Joseph to Maria Theresa
July 20, 1777

In answer to your long and gracious letter, you must permit me to tell you that the picture and conclusions which Your Majesty draws from what I ventured to write to you about the Protestants who were unmasked in Moravia so astounded and moved me that I cannot at this moment at all recollect whether anything of the sort escaped from my pen in error, whereas I am very far from thinking so. Fortunately, the word “toleration,” which you were good enough to repeat to me, dispelled my doubts and transformed my whole fear into a tender and lively gratitude for the truly moving, heroic, manly, and powerful goodness with which you revealed to me the conclusions you draw from it. But it is only the word “toleration” which has caused the misunderstanding. You have taken it in quite a different meaning.
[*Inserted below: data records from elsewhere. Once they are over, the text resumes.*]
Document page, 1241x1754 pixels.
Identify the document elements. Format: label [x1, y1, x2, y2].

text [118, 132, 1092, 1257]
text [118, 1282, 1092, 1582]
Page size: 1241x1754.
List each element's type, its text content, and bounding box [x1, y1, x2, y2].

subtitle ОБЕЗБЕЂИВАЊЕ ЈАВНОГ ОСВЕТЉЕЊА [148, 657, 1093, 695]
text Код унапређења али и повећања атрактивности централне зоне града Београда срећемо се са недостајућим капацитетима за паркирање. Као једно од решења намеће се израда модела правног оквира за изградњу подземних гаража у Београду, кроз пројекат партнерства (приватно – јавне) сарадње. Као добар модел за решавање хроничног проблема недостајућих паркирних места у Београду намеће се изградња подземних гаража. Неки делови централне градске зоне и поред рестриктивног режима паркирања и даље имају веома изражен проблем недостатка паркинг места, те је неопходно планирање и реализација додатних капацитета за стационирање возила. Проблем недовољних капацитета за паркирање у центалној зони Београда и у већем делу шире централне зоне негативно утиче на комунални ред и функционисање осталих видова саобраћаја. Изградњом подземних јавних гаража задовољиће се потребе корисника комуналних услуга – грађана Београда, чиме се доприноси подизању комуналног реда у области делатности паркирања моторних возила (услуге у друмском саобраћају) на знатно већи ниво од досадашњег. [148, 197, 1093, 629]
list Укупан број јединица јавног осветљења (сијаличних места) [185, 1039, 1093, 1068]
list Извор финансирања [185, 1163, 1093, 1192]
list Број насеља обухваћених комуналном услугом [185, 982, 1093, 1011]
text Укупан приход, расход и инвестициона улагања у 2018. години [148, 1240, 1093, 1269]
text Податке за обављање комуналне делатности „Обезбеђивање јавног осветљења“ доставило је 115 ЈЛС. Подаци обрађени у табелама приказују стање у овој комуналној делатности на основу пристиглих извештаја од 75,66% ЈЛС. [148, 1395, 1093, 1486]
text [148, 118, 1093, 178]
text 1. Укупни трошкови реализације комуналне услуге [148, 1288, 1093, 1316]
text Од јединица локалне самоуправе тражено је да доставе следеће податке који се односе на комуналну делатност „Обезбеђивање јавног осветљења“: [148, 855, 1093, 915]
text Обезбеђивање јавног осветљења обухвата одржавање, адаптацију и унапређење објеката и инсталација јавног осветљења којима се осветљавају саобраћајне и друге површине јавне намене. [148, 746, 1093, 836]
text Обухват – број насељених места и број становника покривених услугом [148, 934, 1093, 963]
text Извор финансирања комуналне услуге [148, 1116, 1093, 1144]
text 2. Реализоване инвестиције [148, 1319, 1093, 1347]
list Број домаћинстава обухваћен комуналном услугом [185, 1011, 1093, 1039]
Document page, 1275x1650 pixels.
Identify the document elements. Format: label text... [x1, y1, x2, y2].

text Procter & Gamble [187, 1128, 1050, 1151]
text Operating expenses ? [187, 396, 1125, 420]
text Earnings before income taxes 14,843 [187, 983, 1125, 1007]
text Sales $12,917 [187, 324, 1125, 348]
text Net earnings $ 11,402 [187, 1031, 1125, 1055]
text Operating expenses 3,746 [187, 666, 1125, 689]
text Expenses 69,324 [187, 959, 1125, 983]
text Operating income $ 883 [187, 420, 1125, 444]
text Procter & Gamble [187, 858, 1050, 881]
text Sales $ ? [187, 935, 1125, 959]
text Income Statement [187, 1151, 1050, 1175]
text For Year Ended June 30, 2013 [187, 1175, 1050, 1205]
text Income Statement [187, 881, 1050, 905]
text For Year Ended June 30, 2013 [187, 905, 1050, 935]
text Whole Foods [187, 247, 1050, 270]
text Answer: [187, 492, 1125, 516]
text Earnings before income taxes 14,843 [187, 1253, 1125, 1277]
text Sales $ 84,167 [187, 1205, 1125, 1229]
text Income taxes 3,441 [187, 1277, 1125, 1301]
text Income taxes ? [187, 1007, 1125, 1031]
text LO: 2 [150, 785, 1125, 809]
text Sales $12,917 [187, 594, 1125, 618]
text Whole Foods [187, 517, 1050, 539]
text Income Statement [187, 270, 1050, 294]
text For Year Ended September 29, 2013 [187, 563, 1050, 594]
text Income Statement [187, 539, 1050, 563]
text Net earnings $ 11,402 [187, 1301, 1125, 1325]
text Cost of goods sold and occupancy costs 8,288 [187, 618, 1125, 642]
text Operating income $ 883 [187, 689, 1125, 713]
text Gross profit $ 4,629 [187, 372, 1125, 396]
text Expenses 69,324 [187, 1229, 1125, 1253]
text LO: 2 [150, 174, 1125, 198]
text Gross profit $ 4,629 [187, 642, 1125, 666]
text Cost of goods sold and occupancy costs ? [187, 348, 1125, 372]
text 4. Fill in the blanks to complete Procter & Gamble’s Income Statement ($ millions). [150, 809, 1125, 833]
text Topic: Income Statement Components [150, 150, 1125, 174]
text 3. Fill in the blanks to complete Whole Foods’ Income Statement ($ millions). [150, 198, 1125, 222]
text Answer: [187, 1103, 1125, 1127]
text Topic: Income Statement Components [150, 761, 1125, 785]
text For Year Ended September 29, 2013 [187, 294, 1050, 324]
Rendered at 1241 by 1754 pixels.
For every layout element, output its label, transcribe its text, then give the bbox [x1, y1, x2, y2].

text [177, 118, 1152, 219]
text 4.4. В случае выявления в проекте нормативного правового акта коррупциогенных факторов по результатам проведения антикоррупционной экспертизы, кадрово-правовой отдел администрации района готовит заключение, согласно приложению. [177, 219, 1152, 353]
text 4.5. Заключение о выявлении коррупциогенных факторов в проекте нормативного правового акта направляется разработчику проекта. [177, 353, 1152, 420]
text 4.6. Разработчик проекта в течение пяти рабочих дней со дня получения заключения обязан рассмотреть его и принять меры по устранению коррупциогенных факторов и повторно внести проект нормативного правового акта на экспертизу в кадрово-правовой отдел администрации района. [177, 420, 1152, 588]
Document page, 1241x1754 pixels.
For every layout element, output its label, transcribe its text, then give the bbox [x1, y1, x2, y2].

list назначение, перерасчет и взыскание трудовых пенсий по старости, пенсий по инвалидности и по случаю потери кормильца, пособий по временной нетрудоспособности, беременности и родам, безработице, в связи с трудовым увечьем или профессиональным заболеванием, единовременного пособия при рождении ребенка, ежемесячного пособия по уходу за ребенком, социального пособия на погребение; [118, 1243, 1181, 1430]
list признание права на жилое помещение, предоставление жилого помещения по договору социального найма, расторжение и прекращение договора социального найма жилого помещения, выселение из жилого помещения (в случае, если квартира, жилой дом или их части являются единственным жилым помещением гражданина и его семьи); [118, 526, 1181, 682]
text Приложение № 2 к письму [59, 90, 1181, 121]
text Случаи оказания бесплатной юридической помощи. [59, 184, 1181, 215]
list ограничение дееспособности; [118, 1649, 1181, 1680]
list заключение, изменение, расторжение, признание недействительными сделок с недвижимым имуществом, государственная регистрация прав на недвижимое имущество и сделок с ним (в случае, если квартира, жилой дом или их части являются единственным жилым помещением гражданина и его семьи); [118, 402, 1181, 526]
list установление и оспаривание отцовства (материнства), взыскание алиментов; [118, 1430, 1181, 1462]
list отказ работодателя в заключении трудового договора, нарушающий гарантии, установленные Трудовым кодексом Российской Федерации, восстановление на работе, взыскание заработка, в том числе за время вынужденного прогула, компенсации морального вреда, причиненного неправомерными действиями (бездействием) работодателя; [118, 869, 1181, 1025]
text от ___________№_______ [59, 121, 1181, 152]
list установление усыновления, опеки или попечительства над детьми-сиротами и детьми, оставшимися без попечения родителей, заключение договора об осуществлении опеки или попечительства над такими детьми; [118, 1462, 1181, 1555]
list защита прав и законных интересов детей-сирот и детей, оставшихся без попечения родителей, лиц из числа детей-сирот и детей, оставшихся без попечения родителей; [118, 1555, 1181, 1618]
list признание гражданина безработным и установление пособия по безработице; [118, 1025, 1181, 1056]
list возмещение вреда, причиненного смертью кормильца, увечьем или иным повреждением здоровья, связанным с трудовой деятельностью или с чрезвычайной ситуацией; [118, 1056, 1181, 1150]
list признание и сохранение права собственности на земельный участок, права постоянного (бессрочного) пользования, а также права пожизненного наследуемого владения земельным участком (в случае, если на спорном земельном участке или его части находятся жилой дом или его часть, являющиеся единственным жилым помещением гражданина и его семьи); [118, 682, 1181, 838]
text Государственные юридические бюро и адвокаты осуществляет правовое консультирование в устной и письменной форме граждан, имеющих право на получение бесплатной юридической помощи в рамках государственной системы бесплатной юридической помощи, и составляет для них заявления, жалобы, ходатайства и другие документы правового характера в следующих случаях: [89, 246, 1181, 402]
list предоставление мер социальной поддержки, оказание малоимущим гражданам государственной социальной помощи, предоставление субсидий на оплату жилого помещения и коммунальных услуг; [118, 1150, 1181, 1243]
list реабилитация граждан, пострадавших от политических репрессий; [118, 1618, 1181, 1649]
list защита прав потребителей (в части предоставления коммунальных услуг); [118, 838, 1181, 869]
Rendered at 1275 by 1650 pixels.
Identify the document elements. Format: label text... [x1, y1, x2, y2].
God preserve me from thinking it a matter of indifference whether the citizens turn Protestant or remain Catholic, still less, whether they cleave to, or at least observe, the cult which they have inherited from their fathers! I would give all I possess if all the Protestants of your States would go over to Catholicism.

The word “toleration,” as I understand it, means only that I would employ any persons, without distinction of religion, in purely temporal matters, allow them to own property, practice trades, be citizens, if they were qualified and if this would be of advantage to the State and its industry. Those who, unfortunately, adhere to a false faith, are far further from being converted if they remain in their own country than if they migrate into another, in which they can hear and see the convincing truths of the Catholic faith. Similarly, the undisturbed practice of their religion makes them far better subjects and causes them to avoid irreligion, which is a far greater danger to our Catholics than if one lets them see others practice their religion unimpeded. If the Protestants do not generally adopt this method in their States, this is because their governments lack the clarity and perceptiveness of ours, and because it is harder for Republicans to undertake such changes. Finally, if I had the leisure that a letter does not allow, I should be able to prove that, as I see the question, I could stand on my view before the awful judgment seat which will pronounce on my eternal destiny. Certainly no one would then turn Lutheran or Calvinist; there would be fewer unbelievers in all religions, the State would profit greatly thereby, and I cannot believe that all this together would make me appear guilty in the eyes of God. To me, at least, this would seem hardly compatible either with His all power, or with the office which He has conferred on me, in making me the servant of fifteen million human beings.